RDC: visite de Joseph Kabila en Angola sur fond de campagne présidentielle

Fin de la visite de deux jours de Joseph Kabila en Angola. Après avoir évoqué plusieurs projets, notamment pétrolier et culturel, le chef de l’Etat congolais a repris l’avion pour Kinshasa à la mi-journée.

C’est une visite d’Etat qui a un peu surpris, quelques jours avant la fin du dépôt des candidatures pour l’élection présidentielle congolaise. Officiellement, Joseph Kabila ne s’est prononcé ni sur son avenir, ni sur un éventuel dauphin.

Des discussions étaient en cours autour du chef de l’Etat congolais pour justement déterminer le candidat unique du camp présidentiel. Et voilà que Joseph Kabila, jusqu’ici trop occupé pour recevoir le secrétaire général de l’ONU ou le président de la Commission de l’Union africaine, se rend chez son voisin à Luanda.

Du contenu du tête à tête entre les deux chefs d’Etat, on ne sait que peu de choses. Vendredi encore, les diplomates de tous horizons cherchaient à se renseigner, notamment du côté des pays occidentaux, comme de l’Union africaine qui avaient pour ainsi dire délégué la gestion de la crise congolaise et de son président à l’Angola.
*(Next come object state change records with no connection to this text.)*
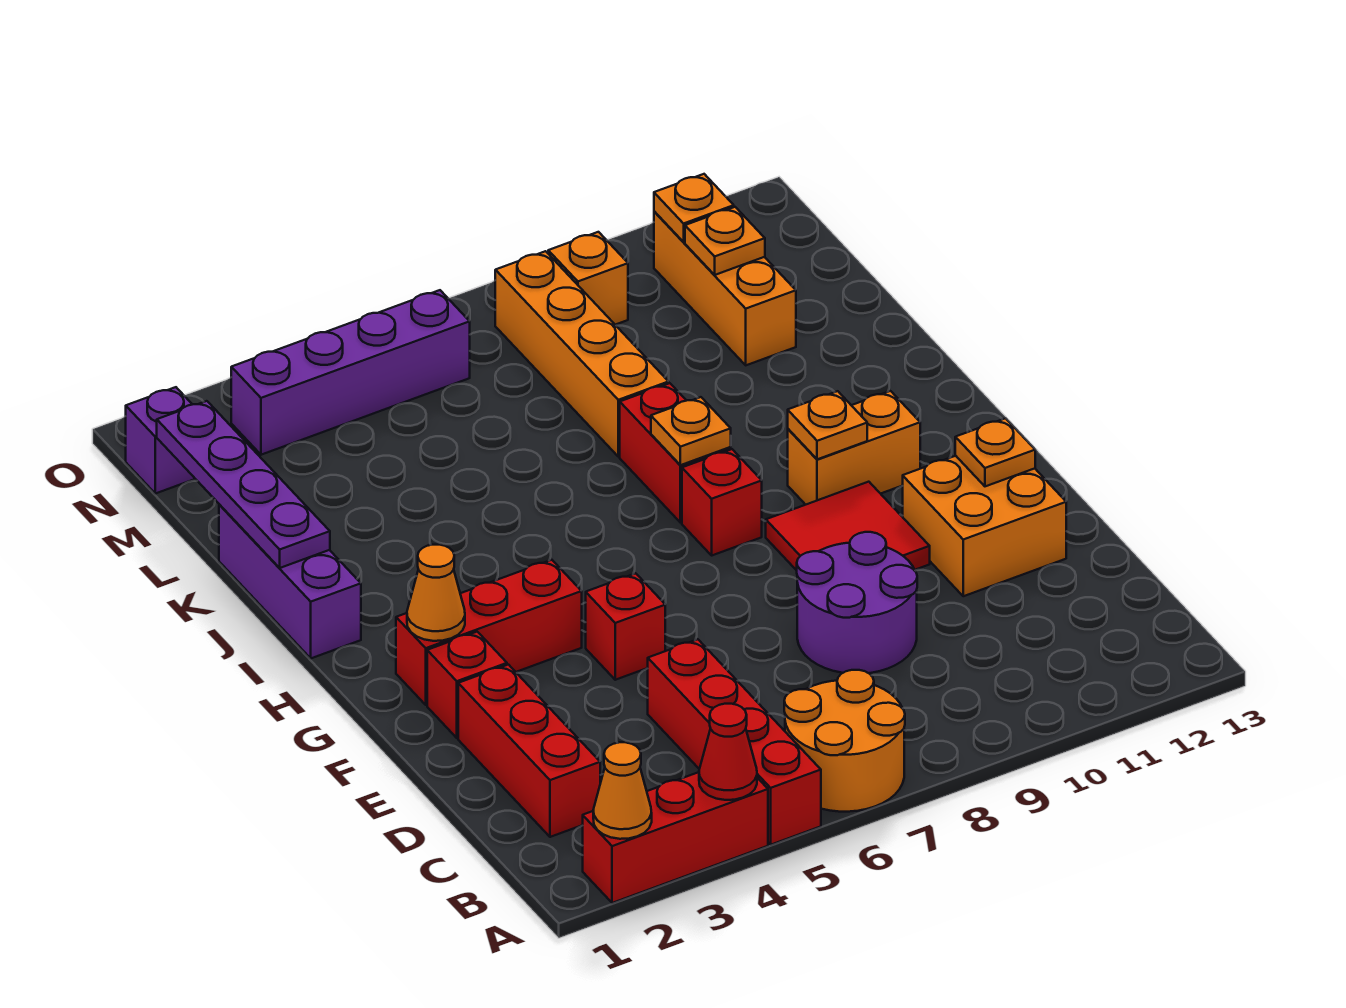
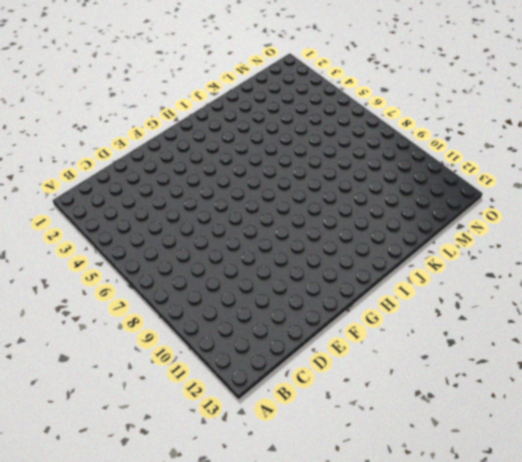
none -> red brick A2:A4 level 1
none -> red brick A5:D5 level 1
none -> orange round brick A6:B7 level 1

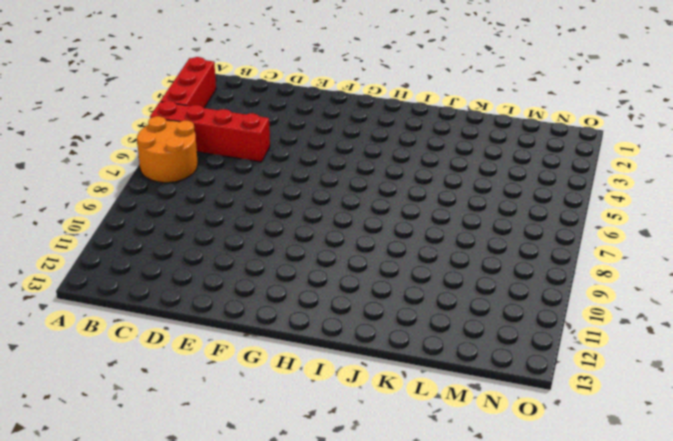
none -> red brick C2:E2 level 1
none -> purple round brick D8:E9 level 1
none -> orange brick E11:F12 level 1

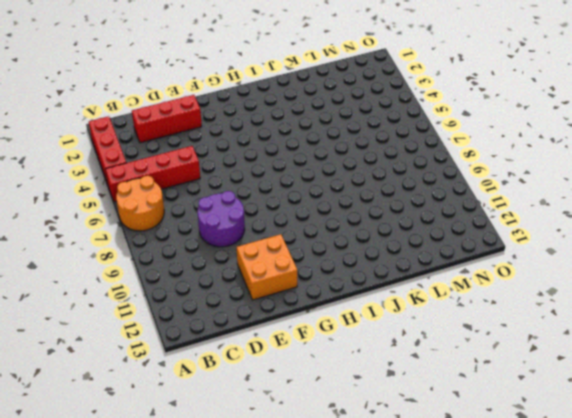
none -> red brick F2 level 1
none -> red brick F5 level 1
none -> red tile F9:G10 level 1

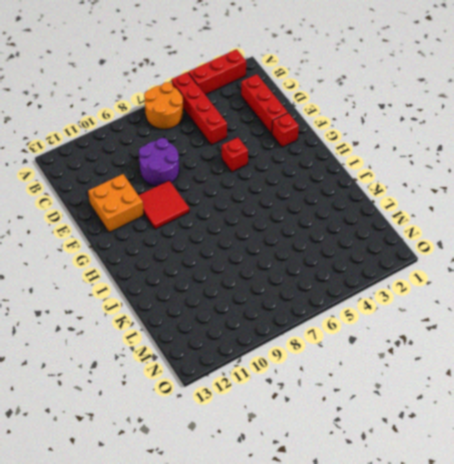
none -> red brick G2:G4 level 1
none -> red brick H8 level 1
none -> orange brick H10:H11 level 1

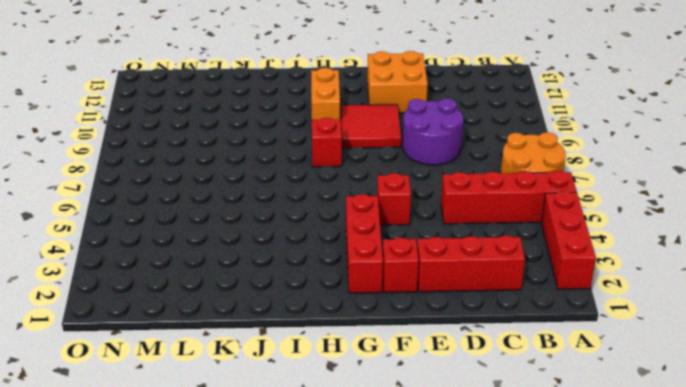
none -> purple brick I1:K1 level 1
none -> red brick I8:J8 level 1
none -> orange brick K8:N8 level 1

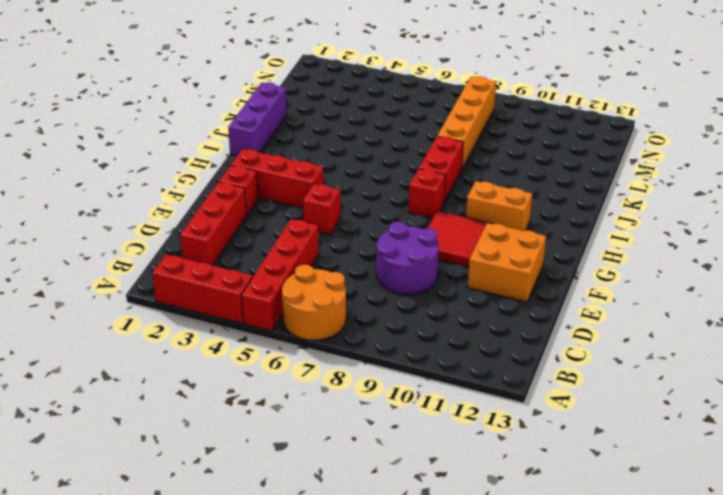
none -> orange brick L11:N11 level 1
none -> purple brick N1 level 1
none -> purple brick N3:N6 level 1

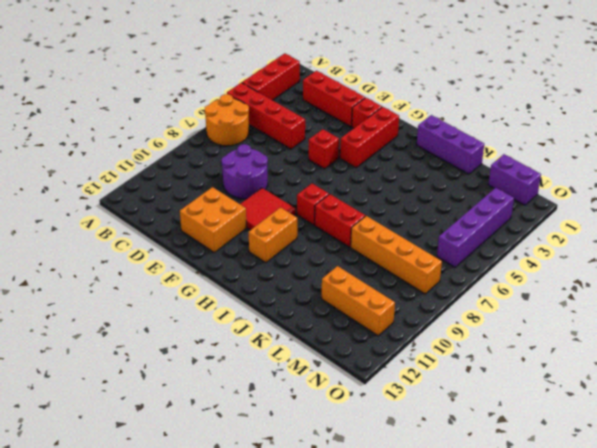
purple brick M1:N1 level 1 -> purple brick N1 level 1
none -> orange brick N9 level 1
none -> orange cone A2 level 2
none -> red cone A4 level 2

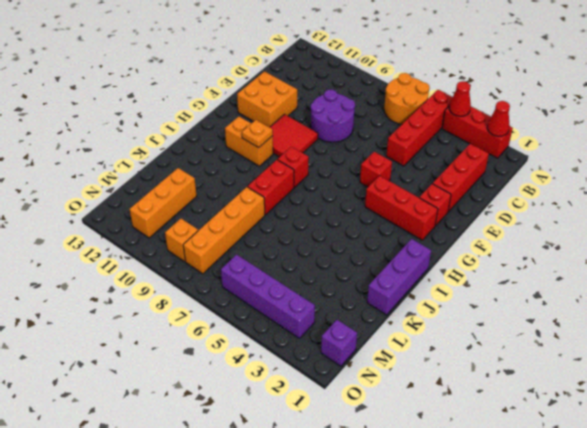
red cone A2 level 2 -> orange cone A2 level 2
none -> orange plate F12 level 2
none -> orange cone G2 level 2
none -> orange plate I8 level 2

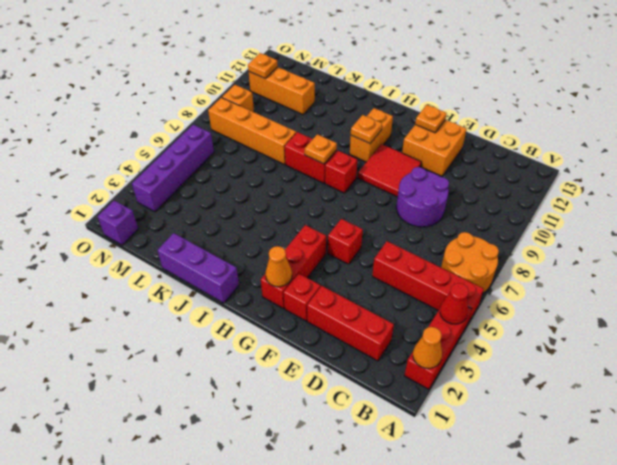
none -> purple plate J1:M1 level 2
none -> orange plate M11 level 2

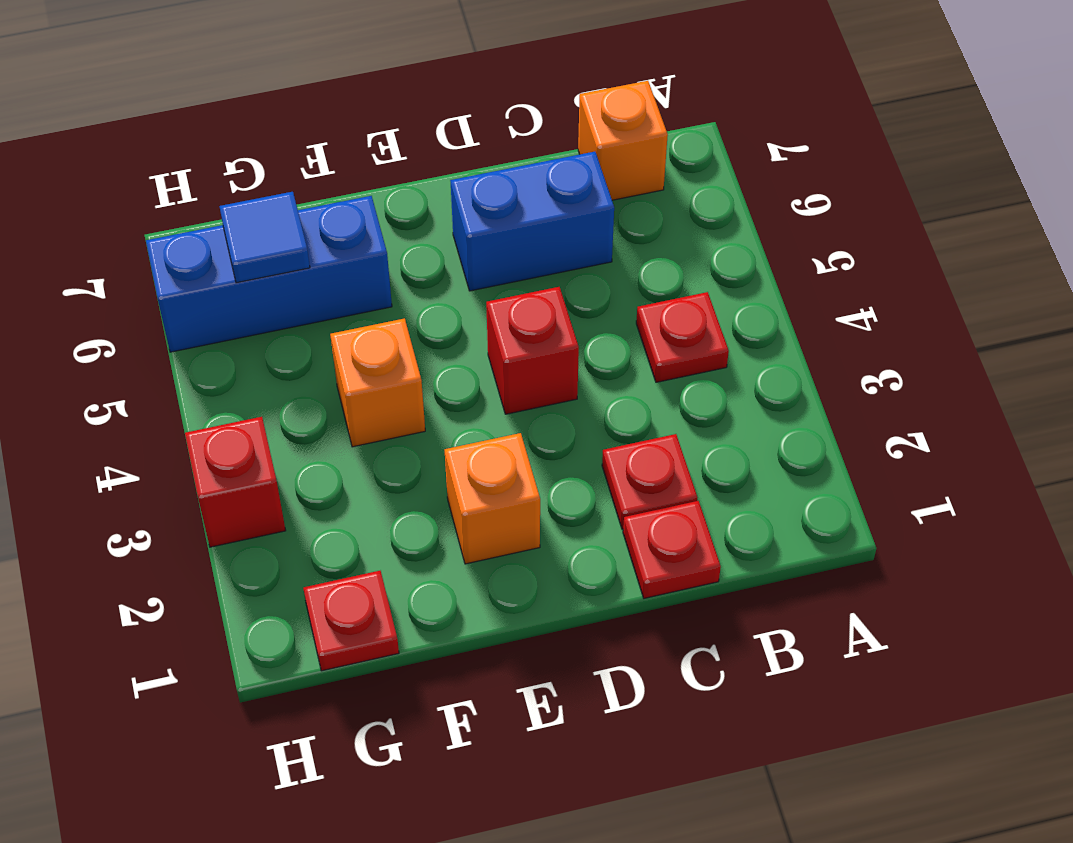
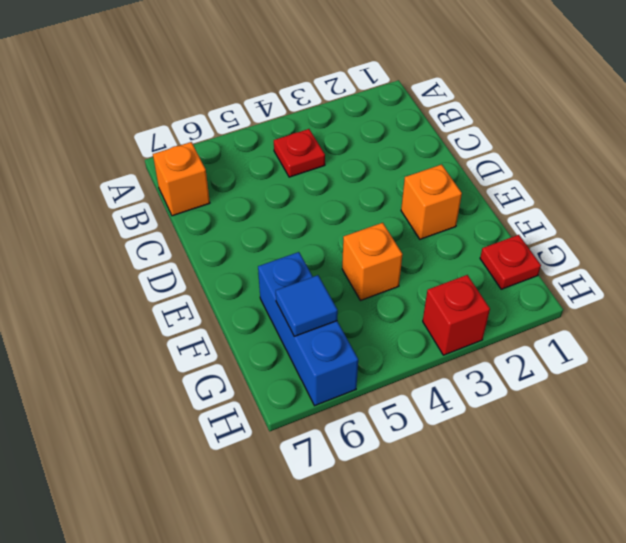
none -> red plate C1 level 1
none -> red plate C2 level 1
none -> blue brick C6:D6 level 1

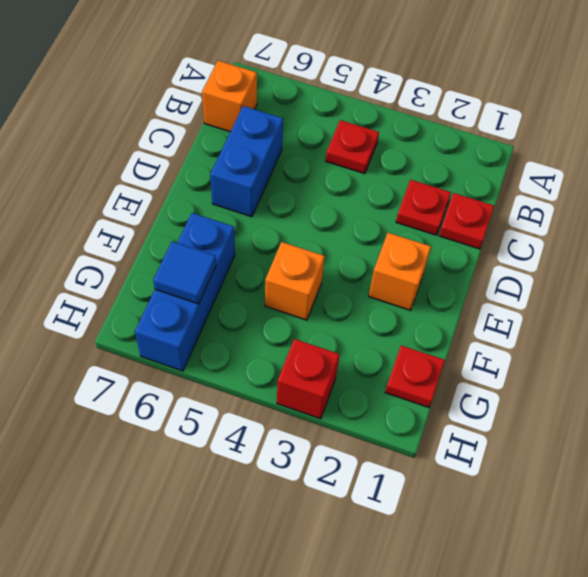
none -> red brick D4 level 1

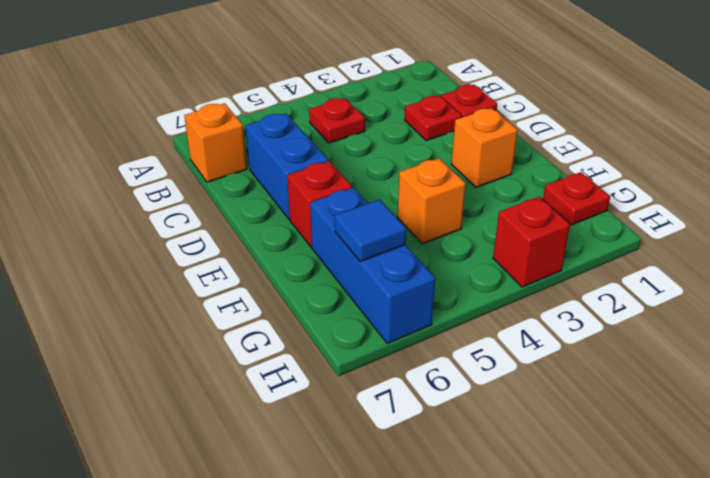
red brick E6 level 1 -> red brick D4 level 1

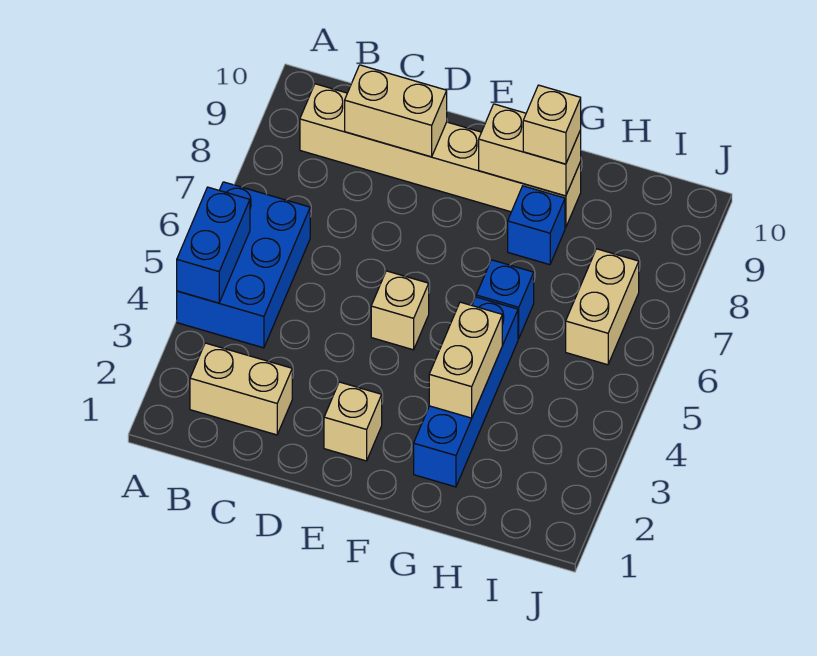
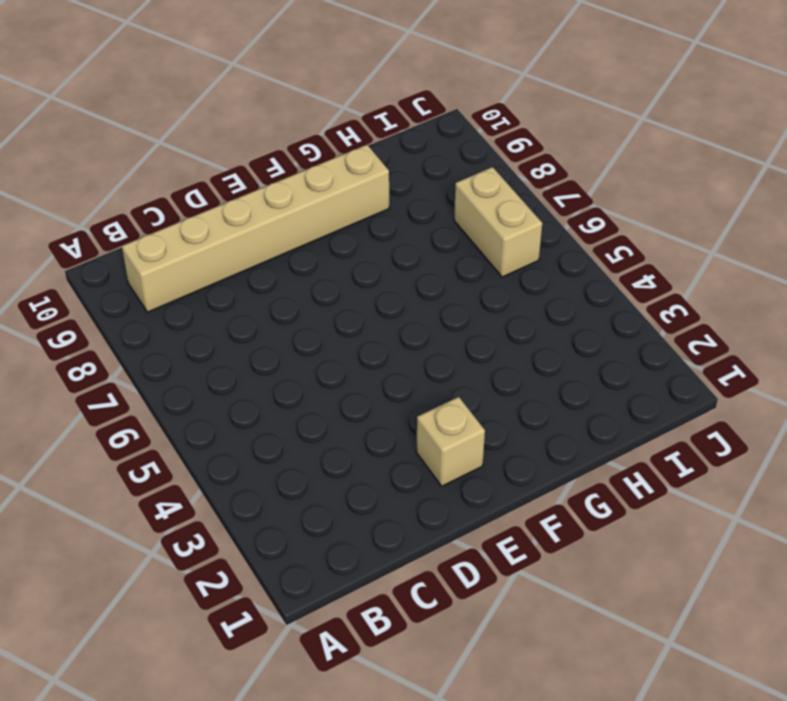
none -> blue brick A4:B6 level 1
none -> tan brick B2:C2 level 1
none -> tan brick E5 level 1

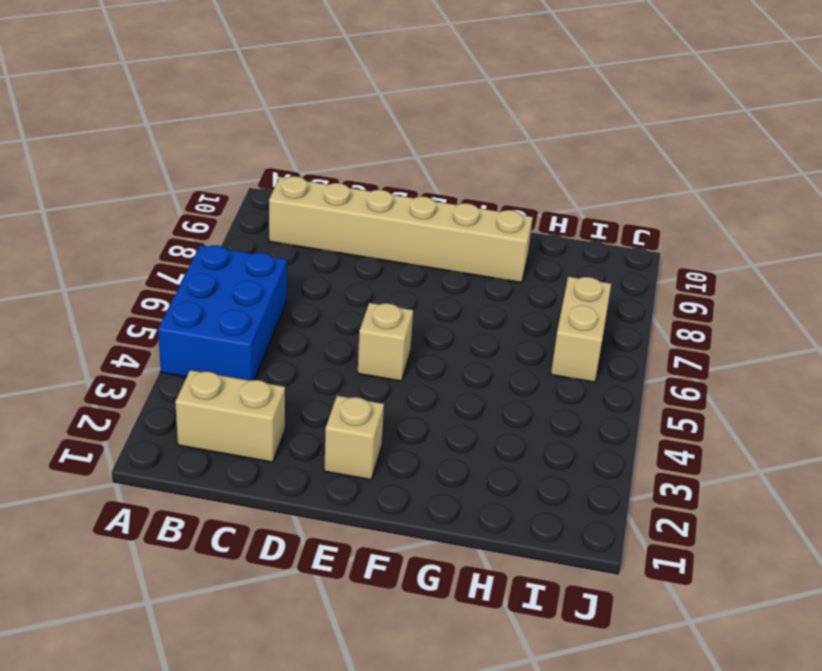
none -> blue brick G2:G5 level 1
none -> blue brick G6 level 1
none -> blue brick G8 level 1

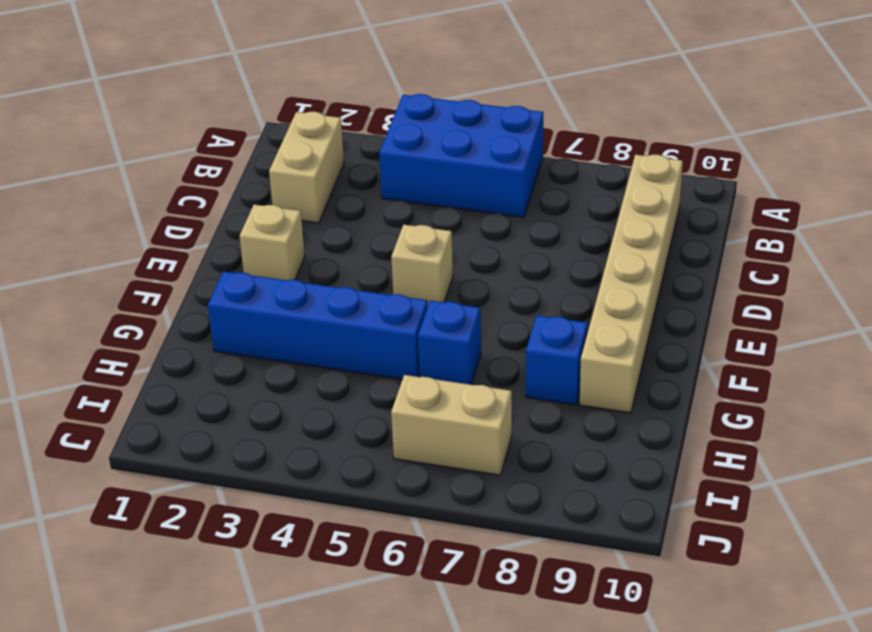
none -> blue brick A4:A5 level 2
none -> tan brick C9:D9 level 2
none -> tan brick F9:G9 level 2

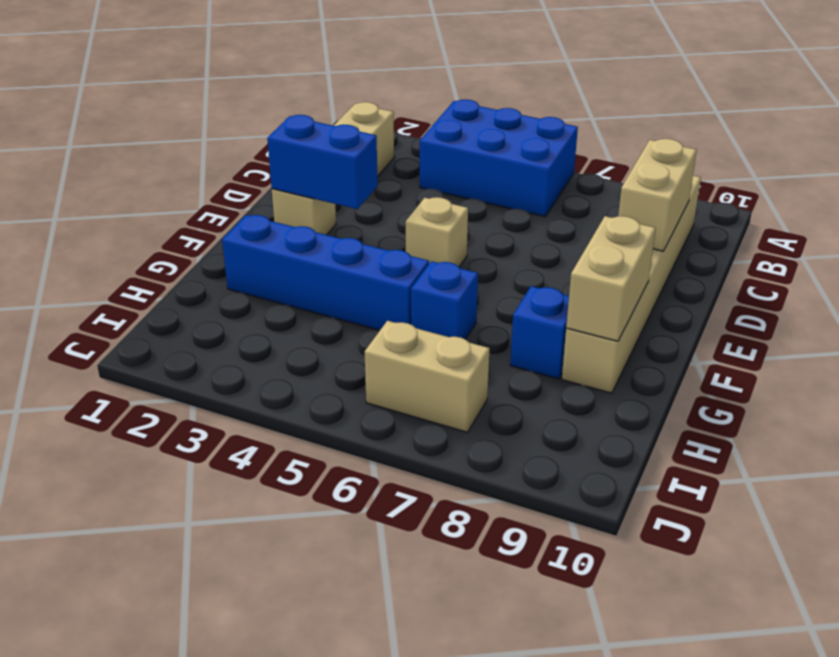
blue brick E2:E3 level 2 -> blue brick A4:A5 level 2
none -> tan brick G3:G4 level 2
none -> tan brick G9 level 3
« Il a surtout été question de notre coopération bilatérale », assure une source diplomatique congolaise. « Le président Kabila a dit qu’il ne tolèrerait aucune pression », poursuit cette source qui s’est toutefois dit surprise de ce déplacement à Luanda avant la fin du dépôt des candidatures.

Garanties sur le processus électoral

Côté angolais, on affirme qu’il a été aussi question du processus électoral. Le président Lourenço dit avoir reçu « des garanties que le processus se déroulerait dans la normalité ». Son ministre des Affaires étrangères a assuré que son pays avait appelé au respect de la Constitution, comme il le fait pour tous les pays, dit-il. Le seul à n’avoir pas parlé publiquement des élections en RDC, c’est le président Joseph Kabila, lui-même, qui a l’issue de son entretien avec son homologue n’a fait aucune mention des évènements dans son pays.

« Nous croyons, au vu des informations qui nous ont été transmises sur le processus, que les nouvelles sont satisfaisantes, a déclaré le ministre angolais des Affaires étrangères, Manuel Domingos Augusto, après avoir raccompagné le chef de l’Etat congolais. Nous avons demandé le respect de la Constitution, comme dans tous les pays. Mais je peux d’ores et déjà vous annoncer que nous aurons ici même à Luanda un sommet élargi sur cette question avec un certain nombre de leaders de la région. »

Une annonce surprenante, alors même que la SADC, elle, vient d’annoncer son sommet à Windhoek les 17 et 18 août prochain. Mais à Luanda, ce seront plutôt les chefs d’Etat rwandais, congolais et gabonais qui président tous d’autres organisations régionales et sous-régionales – UA, CIRGL et CEAAC – qui devraient se pencher sur le processus électoral en RDC, une rencontre prévue, mais repoussée depuis juin. Ce mini-sommet sur le processus électoral en RDC devrait avoir le 14 août à Luanda, selon les informations recueillies par RFI.